As I pointed out elsewhere, Jesus’ understanding of what constitutes “the blessed life” is radically different from the world’s. The culture tells us to go our own way, for example, while Jesus teaches us to be meek and submit to the Father’s authority. In this post we will consider this divergence in two more categories of our experience: 1) The degree to which our life circumstances are meeting our expectations and desires and 2) the amount of confidence we have in our ability to control and direct your life to meet those expectations and desires.
In general, there is a close correlation between life circumstances and our self-confidence. If everything is going well, we tend to believe that we are responsible for that success and that it will continue into the future. When events take a turn for the worse, our confidence tumbles as well.
For example, in the high corner of the graph might be the college football superstar who just signed a huge contract in the NFL. For him nothing seems unattainable. In the other corner we would place the guy who took some quilting classes at a JC for a couple of years before becoming eligible for the NFL, then was paralyzed in a car accident the day before the draft. He is stuck with no marketable skills, no education, and little hope for controlling his future.
Who does the world consider most blessed? The person higher up on the graph, of course. Indeed, the whole point of many people’s lives is to try to climb up that line.
However, here again Jesus teaches the opposite. He says, “Blessed are the poor in spirit, for theirs is the kingdom of heaven. Blessed are those who mourn, for they will be comforted” (Matt. 5:3-4).

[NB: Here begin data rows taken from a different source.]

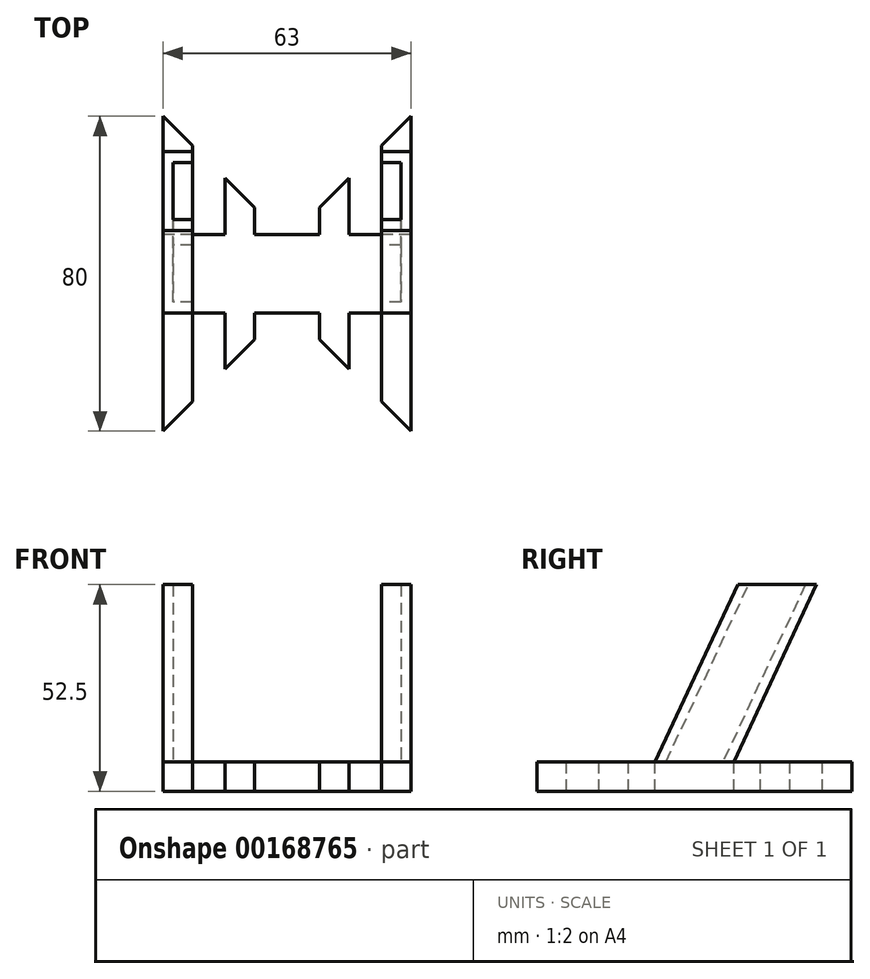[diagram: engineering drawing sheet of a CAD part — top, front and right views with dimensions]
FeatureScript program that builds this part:
annotation { "Feature Type Name" : "Feature", "Feature Type Description" : "" }
export const myFeature = defineFeature(function(context is Context, id is Id, definition is map)
    precondition{}
    {
        {
            var Q0;
            Q0=qCreatedBy(makeId("Right.planeOp"),FACE);
            var sketch = newSketch(context, id + "F0", { "sketchPlane" : qUnion([Q0])});
            skLineSegment(sketch, "E0", {"start": v(0, 0) * mm, "end": v(20.98, 45) * mm});
            skLineSegment(sketch, "E1", {"start": v(20.98, 45) * mm, "end": v(40.98, 45) * mm});
            skLineSegment(sketch, "E2", {"start": v(40.98, 45) * mm, "end": v(20, 0) * mm});
            skLineSegment(sketch, "E3", {"start": v(20, 0) * mm, "end": v(0, 0) * mm});
            skLineSegment(sketch, "E4.0", {"start": v(2.76, 0) * mm, "end": v(23.74, 45) * mm});
            skLineSegment(sketch, "E5.0", {"start": v(38.23, 45) * mm, "end": v(17.24, 0) * mm});
            skSolve(sketch);
        }
        {
            var Q0;
            Q0=makeQuery(id+"F0.imprint","IMPRINT",FACE,{"disambiguationData":[TD([[makeQuery(id+"F0.imprint","IMPRINT",EDGE,{"derivedFrom":sQuery(id+"F0.wireOp",EDGE,"E0")}),-1.0]])]});
            var Q1;
            {var subQ0=sQuery(id+"F0.wireOp",EDGE,"E4.0");Q1=makeQuery(id+"F0.imprint","IMPRINT",FACE,{"disambiguationData":[TD([[makeQuery(id+"F0.imprint","IMPRINT",EDGE,{"derivedFrom":subQ0}),-1.0]])]});}
            var Q2;
            {var subQ0=sQuery(id+"F0.wireOp",EDGE,"E2");Q2=makeQuery(id+"F0.imprint","IMPRINT",FACE,{"disambiguationData":[TD([[makeQuery(id+"F0.imprint","IMPRINT",EDGE,{"derivedFrom":subQ0}),-1.0]])]});}
            extrude(context, id + "F1", {"entities" : qUnion([Q0, Q1, Q2]), "endBound" : BoundingType.SYMMETRIC, "depth" : 63 * mm});
        }
        {
            var Q0;
            {var subQ0=sQuery(id+"F0.wireOp",EDGE,"E4.0");Q0=makeQuery(id+"F0.imprint","IMPRINT",FACE,{"disambiguationData":[TD([[makeQuery(id+"F0.imprint","IMPRINT",EDGE,{"derivedFrom":subQ0}),-1.0]])]});}
            extrude(context, id + "F2", {"entities" : qUnion([Q0]), "operationType" : NewBodyOperationType.REMOVE, "endBound" : BoundingType.SYMMETRIC, "depth" : 58 * mm});
        }
        {
            var Q0;
            Q0 = qSketchRegion(id + "F0", true);
            extrude(context, id + "F3", {"entities" : qUnion([Q0]), "operationType" : NewBodyOperationType.REMOVE, "endBound" : BoundingType.SYMMETRIC, "oppositeDirection" : true, "depth" : 48 * mm});
        }
        {
            var Q0;
            Q0=qCreatedBy(makeId("Top.planeOp"),FACE);
            var sketch = newSketch(context, id + "F4", { "sketchPlane" : qUnion([Q0])});
            skLineSegment(sketch, "E6.0", {"start": v(-31.5, 20) * mm, "end": v(-31.5, 0) * mm});
            skLineSegment(sketch, "E7.0", {"start": v(31.5, 20) * mm, "end": v(31.5, 0) * mm});
            skLineSegment(sketch, "E8", {"start": v(-31.5, 0) * mm, "end": v(-31.5, -30) * mm});
            skLineSegment(sketch, "E9.0", {"start": v(-24, 2.76) * mm, "end": v(-24, 0) * mm});
            skLineSegment(sketch, "E10.0", {"start": v(24, 2.76) * mm, "end": v(24, 0) * mm});
            skLineSegment(sketch, "E11", {"start": v(-31.5, -30) * mm, "end": v(-24, -22.5) * mm});
            skLineSegment(sketch, "E12", {"start": v(-24, -22.5) * mm, "end": v(-24, 0) * mm});
            skLineSegment(sketch, "E13.MirrorCS", {"start": v(31.5, -30) * mm, "end": v(24, -22.5) * mm});
            skLineSegment(sketch, "E14.MirrorCS", {"start": v(31.5, 0) * mm, "end": v(31.5, -30) * mm});
            skLineSegment(sketch, "E15.MirrorCS", {"start": v(24, -22.5) * mm, "end": v(24, 0) * mm});
            skLineSegment(sketch, "E16", {"start": v(-31.5, 20) * mm, "end": v(-31.5, 50) * mm});
            skLineSegment(sketch, "E17", {"start": v(-31.5, 50) * mm, "end": v(-24, 42.5) * mm});
            skLineSegment(sketch, "E18", {"start": v(-24, 42.5) * mm, "end": v(-24, 20) * mm});
            skLineSegment(sketch, "E19", {"start": v(-24, 20) * mm, "end": v(24, 20) * mm});
            skLineSegment(sketch, "E20", {"start": v(24, 0) * mm, "end": v(-24, 0) * mm});
            skLineSegment(sketch, "E21.MirrorCS", {"start": v(31.5, 20) * mm, "end": v(31.5, 50) * mm});
            skLineSegment(sketch, "E22.MirrorCS", {"start": v(31.5, 50) * mm, "end": v(24, 42.5) * mm});
            skLineSegment(sketch, "E23.MirrorCS", {"start": v(24, 42.5) * mm, "end": v(24, 20) * mm});
            skLineSegment(sketch, "E24", {"start": v(-15.75, -14.25) * mm, "end": v(-15.75, 0) * mm});
            skLineSegment(sketch, "E25", {"start": v(-8.25, -6.75) * mm, "end": v(-8.25, 0) * mm});
            skLineSegment(sketch, "E26", {"start": v(-15.75, -14.25) * mm, "end": v(-8.25, -6.75) * mm});
            skLineSegment(sketch, "E27.MirrorCS", {"start": v(15.75, -14.25) * mm, "end": v(8.25, -6.75) * mm});
            skLineSegment(sketch, "E28.MirrorCS", {"start": v(15.75, -14.25) * mm, "end": v(15.75, 0) * mm});
            skLineSegment(sketch, "E29.MirrorCS", {"start": v(8.25, -6.75) * mm, "end": v(8.25, 0) * mm});
            skLineSegment(sketch, "E30", {"start": v(-31.5, 10) * mm, "end": v(31.5, 10) * mm, "construction": true});
            skLineSegment(sketch, "E31.MirrorCS", {"start": v(-15.75, 34.25) * mm, "end": v(-8.25, 26.75) * mm});
            skLineSegment(sketch, "E32.MirrorCS", {"start": v(-15.75, 34.25) * mm, "end": v(-15.75, 20) * mm});
            skLineSegment(sketch, "E33.MirrorCS", {"start": v(-8.25, 26.75) * mm, "end": v(-8.25, 20) * mm});
            skLineSegment(sketch, "E34.MirrorCS", {"start": v(15.75, 34.25) * mm, "end": v(8.25, 26.75) * mm});
            skLineSegment(sketch, "E35.MirrorCS", {"start": v(15.75, 34.25) * mm, "end": v(15.75, 20) * mm});
            skLineSegment(sketch, "E36.MirrorCS", {"start": v(8.25, 26.75) * mm, "end": v(8.25, 20) * mm});
            skSolve(sketch);
        }
        {
            var Q0;
            Q0=makeQuery(id+"F4.imprint","IMPRINT",FACE,{"disambiguationData":[TD([[makeQuery(id+"F4.imprint","IMPRINT",EDGE,{"derivedFrom":sQuery(id+"F4.wireOp",EDGE,"E6.0")}),1.0]])]});
            var Q1;
            Q1=makeQuery(id+"F4.imprint","IMPRINT",FACE,{"disambiguationData":[TD([[makeQuery(id+"F4.imprint","IMPRINT",EDGE,{"derivedFrom":sQuery(id+"F4.wireOp",EDGE,"E31.MirrorCS")}),-1.0]])]});
            var Q2;
            {var subQ0=sQuery(id+"F4.wireOp",EDGE,"E24");Q2=makeQuery(id+"F4.imprint","IMPRINT",FACE,{"disambiguationData":[TD([[makeQuery(id+"F4.imprint","IMPRINT",EDGE,{"derivedFrom":subQ0}),-1.0]])]});}
            var Q3;
            Q3=makeQuery(id+"F4.imprint","IMPRINT",FACE,{"disambiguationData":[TD([[makeQuery(id+"F4.imprint","IMPRINT",EDGE,{"derivedFrom":sQuery(id+"F4.wireOp",EDGE,"E27.MirrorCS")}),-1.0]])]});
            var Q4;
            Q4=makeQuery(id+"F4.imprint","IMPRINT",FACE,{"disambiguationData":[TD([[makeQuery(id+"F4.imprint","IMPRINT",EDGE,{"derivedFrom":sQuery(id+"F4.wireOp",EDGE,"E34.MirrorCS")}),1.0]])]});
            extrude(context, id + "F5", {"entities" : qUnion([Q0, Q1, Q2, Q3, Q4]), "oppositeDirection" : true, "depth" : 7.5 * mm});
        }
    });
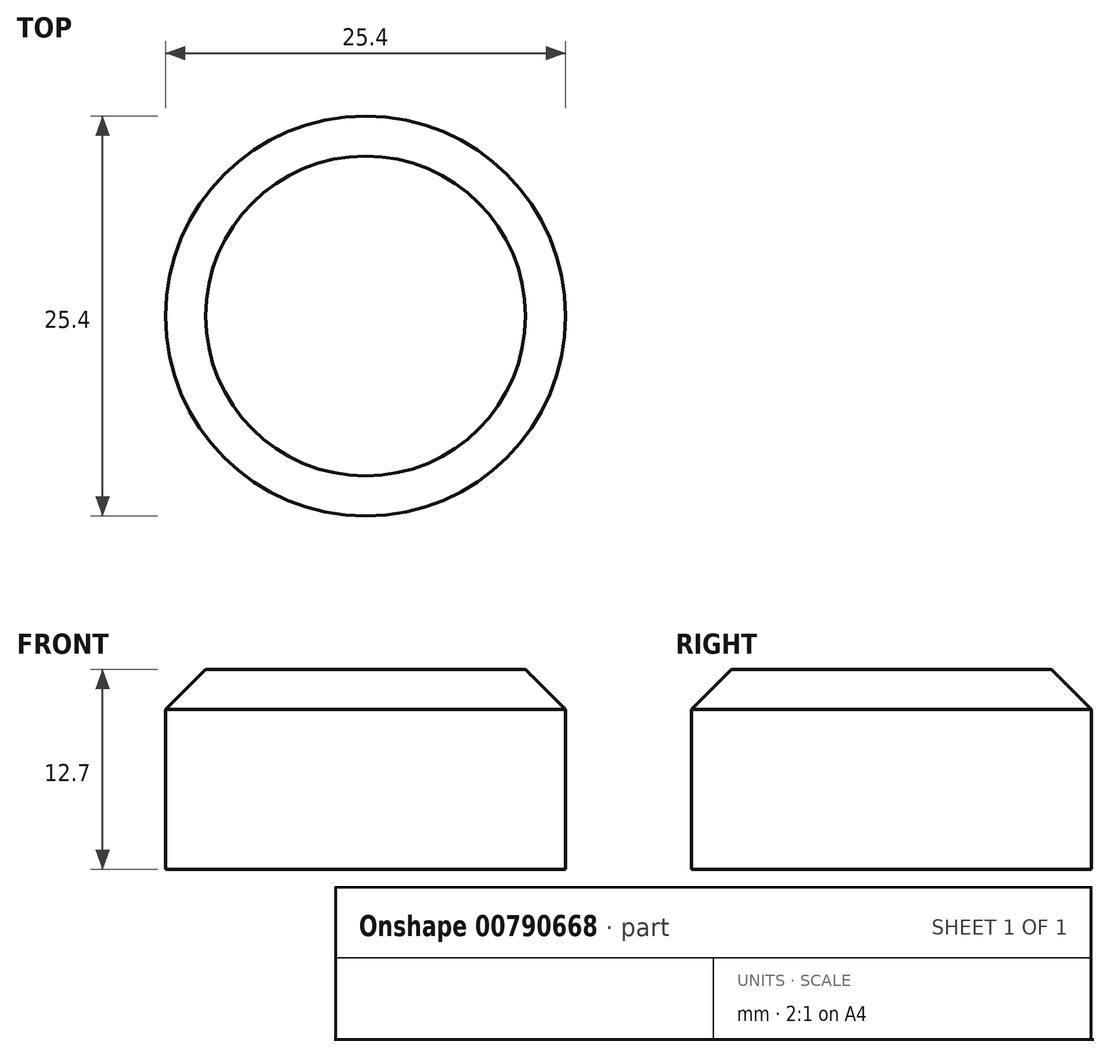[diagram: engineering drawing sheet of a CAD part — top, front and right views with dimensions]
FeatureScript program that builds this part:
annotation { "Feature Type Name" : "Feature", "Feature Type Description" : "" }
export const myFeature = defineFeature(function(context is Context, id is Id, definition is map)
    precondition{}
    {
        {
            var Q0;
            Q0=qCreatedBy(makeId("Top.planeOp"),FACE);
            var sketch = newSketch(context, id + "F0", { "sketchPlane" : qUnion([Q0])});
            skCircle(sketch, "E0", {"center": v(0, 0) * mm, "radius": 12.7 * mm});
            skSolve(sketch);
        }
        {
            var Q0;
            Q0 = qSketchRegion(id + "F0", true);
            extrude(context, id + "F1", {"entities" : qUnion([Q0]), "depth" : 12.7 * mm, "offsetDistance" : 25.4 * mm});
        }
        {
            var Q0;
            Q0=makeQuery(id+"F1.opExtrude","CAP_FACE",FACE,{"disambiguationData":[OSD([sQuery(id+"F0.wireOp",EDGE,"E0")])],"isStart":false});
            chamfer(context, id + "F2", {"entities" : qUnion([Q0]), "width" : 2.54 * mm, "tangentPropagation" : true});
        }
    });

Who does Jesus have in mind here? People who mourn do so because some tragedy has befallen them, generally one that is outside of their control. In other words, mourning is closely associated with life circumstances that have taken a turn of the worse. It is an attitude toward your situation. On the other hand, being poor in spirit is about your attitude toward yourself. One who is poor in spirit has no confidence in his ability to get himself into a better situation. Jesus seems to be talking about those who are at the bottom corner of the line.
One key to making sense of that is to remember how Jesus sees the world. He is focused on the big picture. As such, he understands that we are sinners separated from God and that this problem takes precedence over all others. He also knows that humans have no power to fix that on our own; we need God’s help to get back to him. However, Jesus also knows that we are prone to pride, and that we often we reject God’s offer out of foolish arrogance.
C.S. Lewis offers a good example of this attitude in The Pilgrim’s Regress. The main character, John, is on his way through life when he comes to a great canyon separating him from the kingdom he had been seeking. A woman, Mother Kirk, explains that the only way to get to the other side is for her to carry him. Seeing this as an insult, John refuses and sets off to find his own way. He never does, of course, and later comes to admit that Mother Kirk was right.
One of Lewis’s points here is that we are dependent creatures. We simply can’t make it on our own. Unfortunately, when things go well, we tend to forget this truth and give ourselves the credit for our success. Only when we mourn and life seems to get out of control do we even think about turning to God. Only then are we humbled enough to see reality as it is.
Therefore it is easy to see why Jesus would say that those who don’t have that success and subsequent pride are in a better spot. They are closer to realizing their need for God. While the world thinks self-confidence and pleasant circumstances are a sign of the blessed life, Jesus explains that the down and out might actually be in a more favorable position.
For example, consider the “highs” and “lows” in the following lives: at what point would we consider each person “blessed?”
King Nebuchadnezzar was the ruler of a powerful empire, a man at the height of worldly power. One day while walking on the roof on the royal palace he congratulated himself on his success: “Is not this the great Babylon I have built as the royal residence, by my mighty power and for the glory of my majesty?”
Even as the words were on his lips, a voice came from heaven, “This is what is decreed for you, King Nebuchadnezzar: Your royal authority has been taken from you. 32 You will be driven away from people and will live with the wild animals; you will eat grass like the ox. Seven times will pass by for you until you acknowledge that the Most High is sovereign over all kingdoms on earth and gives them to anyone he wishes.”
Immediately what had been said about Nebuchadnezzar was fulfilled. He was driven away from people and ate grass like the ox. His body was drenched with the dew of heaven until his hair grew like the feathers of an eagle and his nails like the claws of a bird.
At the end of that time, I, Nebuchadnezzar, raised my eyes toward heaven, and my sanity was restored. Then I praised the Most High; I honored and glorified him who lives forever. His dominion is an eternal dominion; his kingdom endures from generation to generation. (Dan 4:31-34)
Or consider the prodigal son. He received his inheritance and “lived it up” until the money ran out. But “after he had spent everything, there was a severe famine in that whole country, and he began to be in need. So he went and hired himself out to a citizen of that country, who sent him to his fields to feed pigs. He longed to fill his stomach with the pods that the pigs were eating, but no one gave him anything” (Luke 15:14-16). Then he went back and threw himself on the mercy of his father and was restored.
That restoration is what we all need. May we not have to reach the point of living like animals to seek after it.